The average length of the longest dry spell, about 100 days, is not indicated to change much suggesting persistence of drought spells but with large year-toyear variability. At the same time, there is an indication that the number of days with very heavy precipitation may increase by around 5 days from 1990 to 2100 on average for RCP8.5. Some of the models indicate substantially larger increases - outside the range of observed variability, which implies an increase in fluvial flood risk.
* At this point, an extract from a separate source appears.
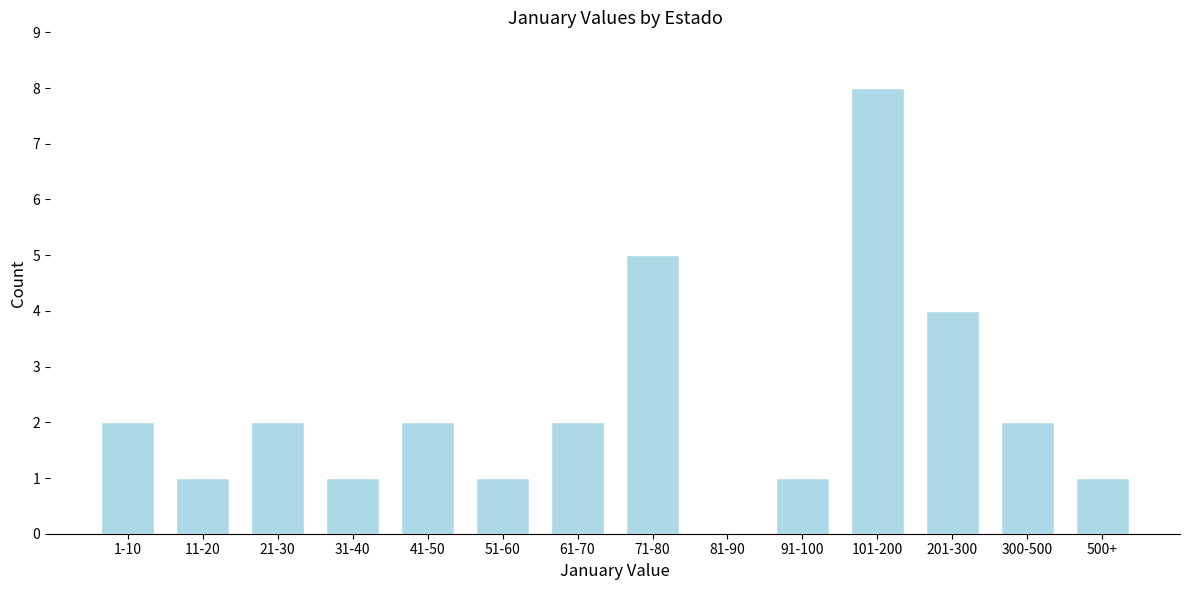

Reading left to right, list all the values displayed in this chart.

1-10=2	11-20=1	21-30=2	31-40=1	41-50=2	51-60=1	61-70=2	71-80=5	81-90=0	91-100=1	101-200=8	201-300=4	300-500=2	500+=1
Under a high emission scenario (RCP8.5) heat-related deaths will increase to over 200,000 by 2080 compared to the estimated baseline of just over 4,000 deaths per year between 1961 and 1990. It should be noted, that the methods account for the high population growth rate in India. If global mean temperature rises 2 degrees Celcius approximately 14% annual daylight work hours would be lost by workers carrying out heavy labour, 400W (i.e. agricultural and industrial workers) this loss increases to over 20% with a 4 degree Celcius increase in global mean temperature.
The time series plots for climate indices are produced by first interpolating all observed and simulated data to a half degree grid and then aggregating from this to individual countries. The model projections are based on CMIP5 runs with multiple global climate models for RCP2.6 (green) and RCP8.5 (orange ). As well as showing the multi-model (ensemble) mean (based on about 20 different models), the 5% and 95% ranges are shown to indicate the range of uncertainty across the ensemble. For more information on RCP2.6 and RCP8.5 climate scenarios please see the methods page. For the indices of extremes, observations are taken from the HadEX2 dataset (www.metoffice.gov.uk/hadobs), whilst observed mean temperature (Tmean) is based on CRU TS (www.cru.uea.ac.uk/cru/data/hrg/).